A petition calling for a “rent holiday” and to protect tenants from the threat of eviction has gathered more than 2,000 signatures, piling pressure on the housing secretary Robert Jenrick to act.
It comes as the government has been urged to freeze rent for people who can’t work and are struggling to pay their bills during the pandemic.
The Acorn union launched a petition this week urging the government to enact temporary rent freezes for renters suffering with the virus or self-isolating for the period of their self-isolation and recovery.
The group also wants an immediate halt on section 21 and section 8 evictions.
A section 8 eviction is used where a tenant has fallen into arrears; a section 21 can be instigated by a landlord for no reason and often gives the renter just two months to vacate the property.
Acorn also wants a commitment that local authorities will not attempt to evict anyone for not paying their rent because they were off work due to coronavirus infection or self-isolation.
Millions of people across the UK are either self-employed, working on zero-hours contracts or likely to be entitled only to statutory sick pay if they cannot work, meaning there is a risk many will not be able to pay their rent.
The statutory sick pay is currently £94.25
The UK’s sick pay is among the least generous in the industrialised world, amounting to just 20 per cent of the median wage.
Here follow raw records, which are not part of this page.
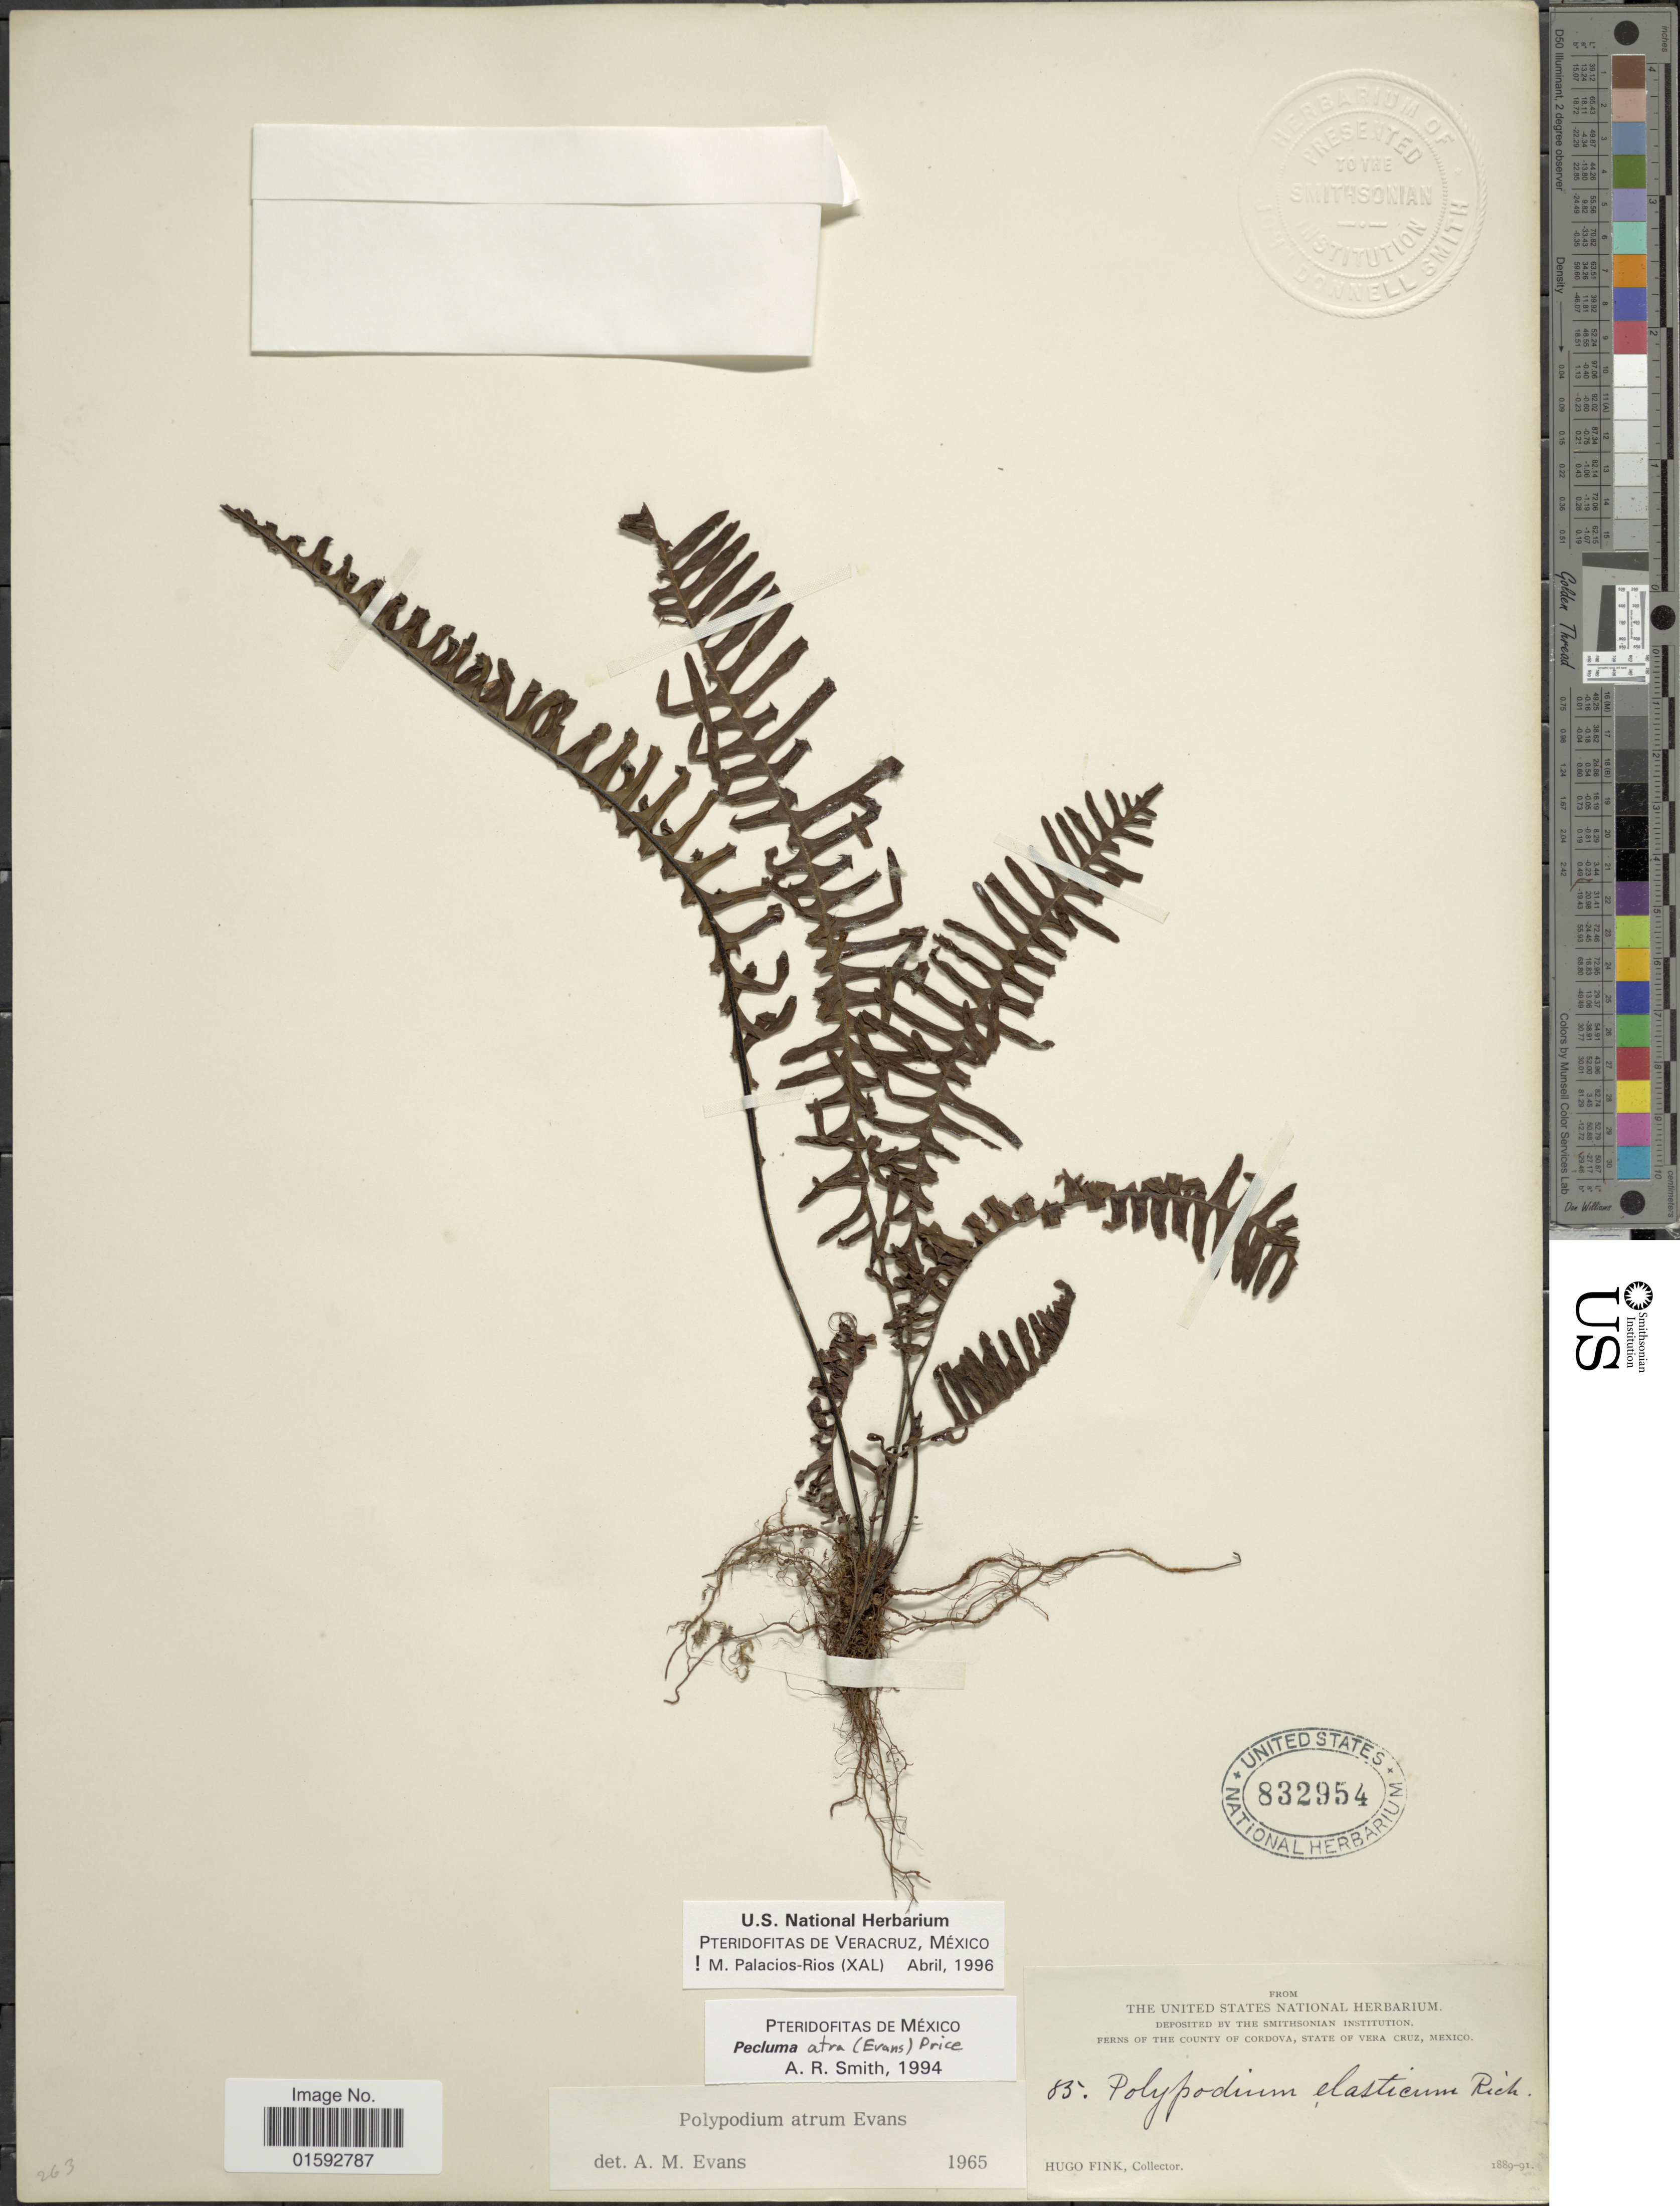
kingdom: Plantae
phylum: Tracheophyta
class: Polypodiopsida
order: Polypodiales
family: Polypodiaceae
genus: Pecluma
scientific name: Pecluma atra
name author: (Rosenst.) M.G. Price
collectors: H. Fink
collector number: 85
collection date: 1889/1891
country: Mexico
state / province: Veracruz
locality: Ferns of the County of Cordova, State of Vera Cruz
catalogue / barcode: US 832954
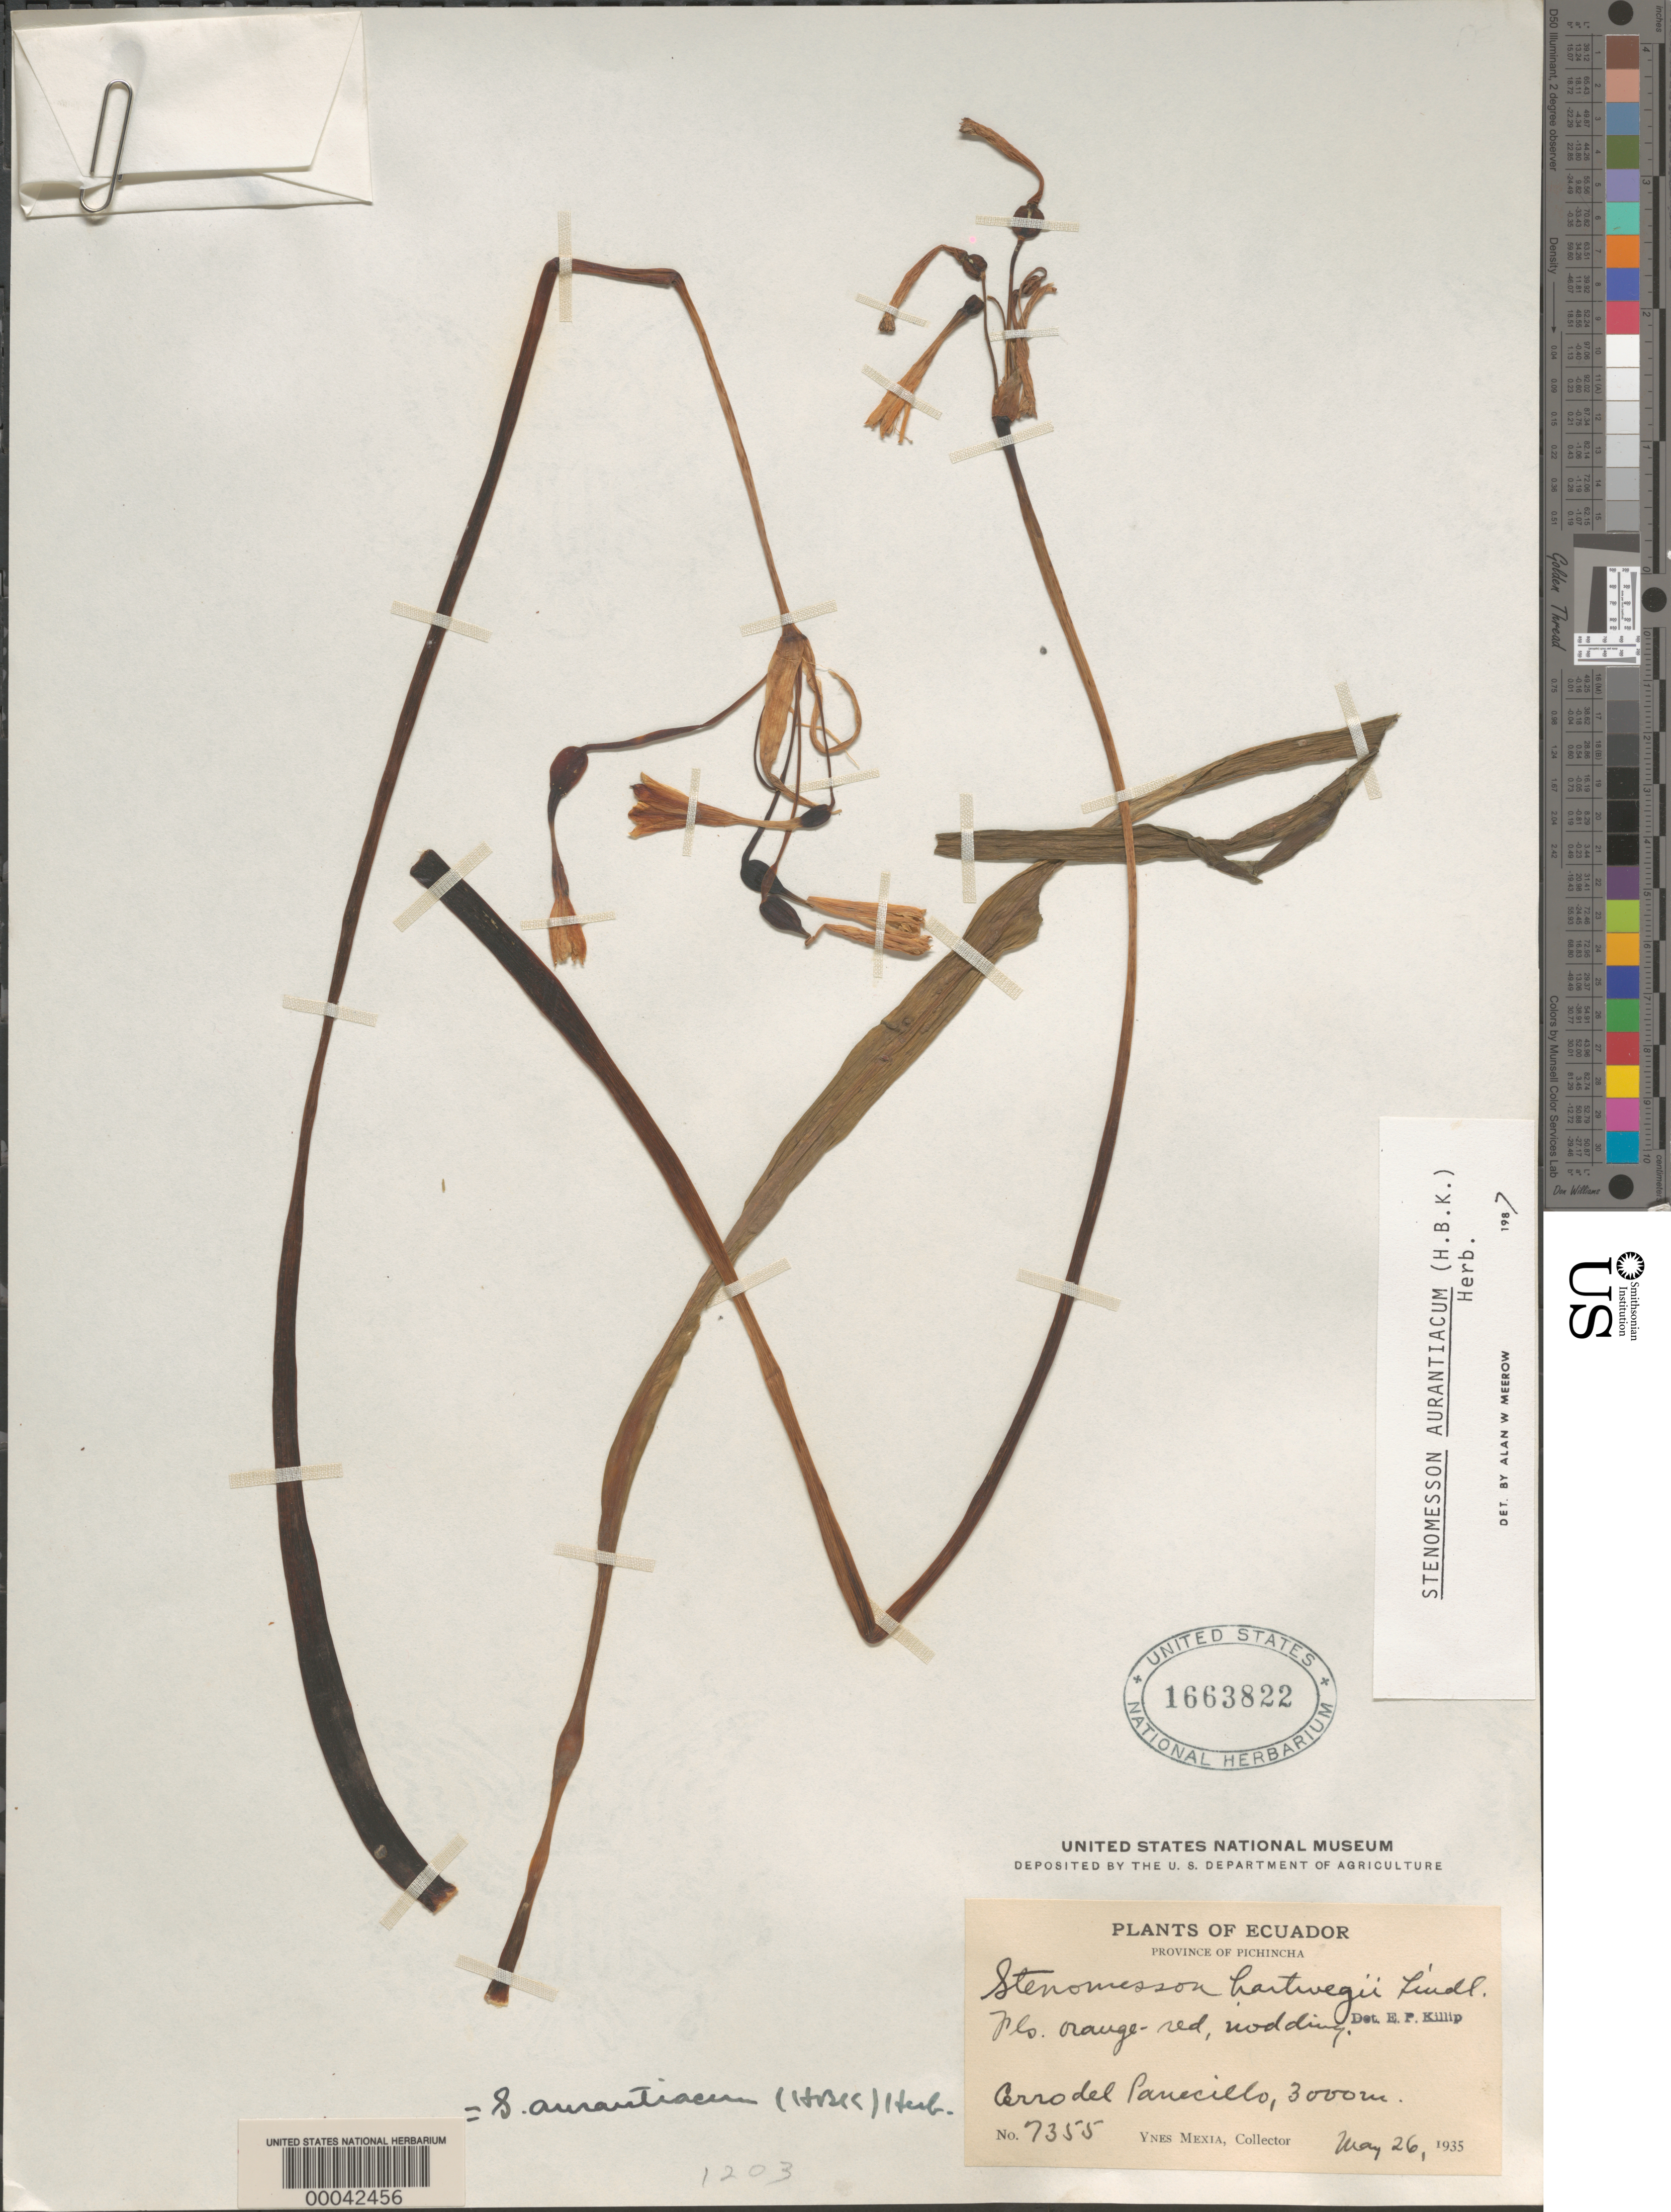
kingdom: Plantae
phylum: Tracheophyta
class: Liliopsida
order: Asparagales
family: Amaryllidaceae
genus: Stenomesson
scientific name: Stenomesson aurantiacum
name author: (Kunth) Herb.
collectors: Y. Mexia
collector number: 7355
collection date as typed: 26 May 1935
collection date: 1935-05-26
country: Ecuador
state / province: Pichincha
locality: Cerro del panecillo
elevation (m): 3000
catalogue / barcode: US 1663822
Across Europe, statutory sick pay averages 65 per cent of median earnings.
The pandemic also puts a spotlight on the UK’s renting rules which give tenants fewer rights than in many other European countries.
At the same time, several high street banks have said that they will offer repayment holidays to people who are unable to pay their mortgage as a result of the pandemic.
Acorn argues that renters should be offered the same leeway.
In the Budget this week, chancellor Rishi Sunak laid out a £12bn package of emergency measures to support businesses and workers through the crisis but it included no help for private renters who make up nearly a fifth of the British population.